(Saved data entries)
=== Begin Enclosure ===

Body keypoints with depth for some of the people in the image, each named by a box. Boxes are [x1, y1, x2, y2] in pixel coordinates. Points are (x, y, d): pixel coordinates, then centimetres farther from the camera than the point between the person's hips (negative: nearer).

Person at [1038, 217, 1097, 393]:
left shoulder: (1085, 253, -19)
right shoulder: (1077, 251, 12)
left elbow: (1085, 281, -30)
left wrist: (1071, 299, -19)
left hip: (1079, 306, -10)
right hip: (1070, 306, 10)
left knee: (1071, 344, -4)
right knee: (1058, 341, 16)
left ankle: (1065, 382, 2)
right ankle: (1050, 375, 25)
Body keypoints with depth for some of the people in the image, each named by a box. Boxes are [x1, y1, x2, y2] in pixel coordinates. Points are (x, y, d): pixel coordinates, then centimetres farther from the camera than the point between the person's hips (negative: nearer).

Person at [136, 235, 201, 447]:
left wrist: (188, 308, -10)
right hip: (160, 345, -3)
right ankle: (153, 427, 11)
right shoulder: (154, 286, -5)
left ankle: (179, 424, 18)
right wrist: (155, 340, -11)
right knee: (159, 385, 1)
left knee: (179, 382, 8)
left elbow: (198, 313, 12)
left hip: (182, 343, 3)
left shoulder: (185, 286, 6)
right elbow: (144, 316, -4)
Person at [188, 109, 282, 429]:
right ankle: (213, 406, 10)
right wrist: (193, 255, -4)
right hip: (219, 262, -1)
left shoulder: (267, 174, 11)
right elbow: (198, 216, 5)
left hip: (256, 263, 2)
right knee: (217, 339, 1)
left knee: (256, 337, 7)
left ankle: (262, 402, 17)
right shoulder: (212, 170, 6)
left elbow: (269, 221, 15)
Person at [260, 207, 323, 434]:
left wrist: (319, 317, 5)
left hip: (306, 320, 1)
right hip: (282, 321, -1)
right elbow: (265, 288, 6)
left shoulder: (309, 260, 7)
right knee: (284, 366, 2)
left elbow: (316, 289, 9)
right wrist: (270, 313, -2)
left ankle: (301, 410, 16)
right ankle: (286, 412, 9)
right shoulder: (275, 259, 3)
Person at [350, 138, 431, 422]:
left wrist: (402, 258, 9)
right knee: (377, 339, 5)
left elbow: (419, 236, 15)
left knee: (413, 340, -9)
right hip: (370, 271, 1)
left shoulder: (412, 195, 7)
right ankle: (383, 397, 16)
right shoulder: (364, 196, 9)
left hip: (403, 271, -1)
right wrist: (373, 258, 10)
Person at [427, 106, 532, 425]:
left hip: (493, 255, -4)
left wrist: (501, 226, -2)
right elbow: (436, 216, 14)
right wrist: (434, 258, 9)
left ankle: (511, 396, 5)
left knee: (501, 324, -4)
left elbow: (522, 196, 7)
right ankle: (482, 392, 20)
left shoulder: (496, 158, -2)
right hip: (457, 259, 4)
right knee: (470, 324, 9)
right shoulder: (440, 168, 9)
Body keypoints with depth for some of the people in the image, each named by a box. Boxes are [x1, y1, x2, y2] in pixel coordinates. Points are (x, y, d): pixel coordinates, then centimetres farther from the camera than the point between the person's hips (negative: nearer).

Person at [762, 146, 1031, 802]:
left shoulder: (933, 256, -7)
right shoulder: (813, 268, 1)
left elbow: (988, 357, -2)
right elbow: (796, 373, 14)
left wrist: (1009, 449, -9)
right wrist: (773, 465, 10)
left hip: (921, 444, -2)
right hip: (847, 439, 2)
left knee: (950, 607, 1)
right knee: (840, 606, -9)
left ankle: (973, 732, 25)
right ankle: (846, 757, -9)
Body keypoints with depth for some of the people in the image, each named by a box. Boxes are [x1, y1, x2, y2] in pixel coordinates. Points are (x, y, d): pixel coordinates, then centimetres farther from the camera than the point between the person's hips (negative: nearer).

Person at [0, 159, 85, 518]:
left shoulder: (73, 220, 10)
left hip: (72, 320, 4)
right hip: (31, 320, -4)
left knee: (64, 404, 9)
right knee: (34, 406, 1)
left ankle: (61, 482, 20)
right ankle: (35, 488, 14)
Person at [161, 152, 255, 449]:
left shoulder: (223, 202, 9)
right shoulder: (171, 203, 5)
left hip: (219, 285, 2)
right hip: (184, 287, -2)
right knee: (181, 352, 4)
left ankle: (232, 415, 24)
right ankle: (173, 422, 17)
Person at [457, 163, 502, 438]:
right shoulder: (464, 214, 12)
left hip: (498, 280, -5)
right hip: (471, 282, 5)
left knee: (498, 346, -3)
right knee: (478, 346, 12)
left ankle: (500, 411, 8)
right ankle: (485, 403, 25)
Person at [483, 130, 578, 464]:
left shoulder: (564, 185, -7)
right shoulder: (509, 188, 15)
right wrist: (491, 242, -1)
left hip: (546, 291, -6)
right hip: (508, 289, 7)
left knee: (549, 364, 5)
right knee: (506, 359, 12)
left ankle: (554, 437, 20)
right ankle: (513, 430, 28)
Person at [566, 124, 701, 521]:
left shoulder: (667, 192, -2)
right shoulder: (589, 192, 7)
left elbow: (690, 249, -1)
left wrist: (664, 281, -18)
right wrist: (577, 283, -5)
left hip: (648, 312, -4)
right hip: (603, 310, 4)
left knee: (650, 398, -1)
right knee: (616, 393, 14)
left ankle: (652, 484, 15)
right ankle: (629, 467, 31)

=== End Enclosure ===

Task requirements:
Using the entries shown above, reproduce verbatim the lines from the line bearing "left wrist: (1071, 299, -19)" to the line bearing "left hip: (256, 263, 2)", inclusive.

Task output:
left wrist: (1071, 299, -19)
left hip: (1079, 306, -10)
right hip: (1070, 306, 10)
left knee: (1071, 344, -4)
right knee: (1058, 341, 16)
left ankle: (1065, 382, 2)
right ankle: (1050, 375, 25)
Body keypoints with depth for some of the people in the image, each named by a box. Boxes are [x1, y1, x2, y2] in pixel coordinates. Points are (x, y, d): pixel coordinates, then centimetres farther from the camera than the point between the person's hips (negative: nearer).

Person at [136, 235, 201, 447]:
left wrist: (188, 308, -10)
right hip: (160, 345, -3)
right ankle: (153, 427, 11)
right shoulder: (154, 286, -5)
left ankle: (179, 424, 18)
right wrist: (155, 340, -11)
right knee: (159, 385, 1)
left knee: (179, 382, 8)
left elbow: (198, 313, 12)
left hip: (182, 343, 3)
left shoulder: (185, 286, 6)
right elbow: (144, 316, -4)
Person at [188, 109, 282, 429]:
right ankle: (213, 406, 10)
right wrist: (193, 255, -4)
right hip: (219, 262, -1)
left shoulder: (267, 174, 11)
right elbow: (198, 216, 5)
left hip: (256, 263, 2)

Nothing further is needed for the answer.